**Exercise brief**
How many rows below contain the string "http"? Reply with the number alone.

━━━ Material ━━━

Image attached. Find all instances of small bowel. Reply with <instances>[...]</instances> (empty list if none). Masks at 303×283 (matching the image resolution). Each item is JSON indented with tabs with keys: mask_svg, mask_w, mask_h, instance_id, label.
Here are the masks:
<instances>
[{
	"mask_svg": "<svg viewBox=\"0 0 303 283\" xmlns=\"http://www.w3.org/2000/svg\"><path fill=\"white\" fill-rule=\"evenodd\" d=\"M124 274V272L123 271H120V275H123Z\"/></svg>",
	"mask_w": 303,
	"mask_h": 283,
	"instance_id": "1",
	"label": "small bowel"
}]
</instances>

━━━
━━━ Material ━━━

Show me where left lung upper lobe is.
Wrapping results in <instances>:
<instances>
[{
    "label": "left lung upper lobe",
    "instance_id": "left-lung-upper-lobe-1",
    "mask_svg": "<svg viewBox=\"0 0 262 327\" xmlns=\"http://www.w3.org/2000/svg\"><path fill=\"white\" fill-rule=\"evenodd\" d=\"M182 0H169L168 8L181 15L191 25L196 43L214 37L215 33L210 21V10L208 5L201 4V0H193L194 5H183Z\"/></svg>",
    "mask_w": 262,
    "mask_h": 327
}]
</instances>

━━━

**Expected output**
2